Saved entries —
######
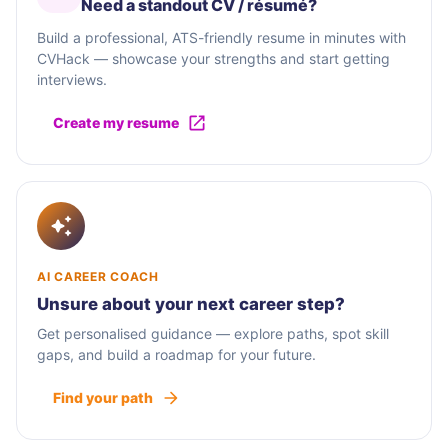
Need a standout CV / résumé?
Build a professional, ATS-friendly resume in minutes with
CVHack — showcase your strengths and start getting
interviews.
Create my resume
AI CAREER COACH
Unsure about your next career step?
Get personalised guidance — explore paths, spot skill
gaps, and build a roadmap for your future.
Find your path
######
DIRECTIONS FOR THIS TASK — Reproduce all of the text in the data above word for word, leaving out the pictures.

EXERCISE OUTPUT —
Need a standout CV / résumé?
Build a professional, ATS-friendly resume in minutes with
CVHack — showcase your strengths and start getting
interviews.
Create my resume
AI CAREER COACH
Unsure about your next career step?
Get personalised guidance — explore paths, spot skill
gaps, and build a roadmap for your future.
Find your path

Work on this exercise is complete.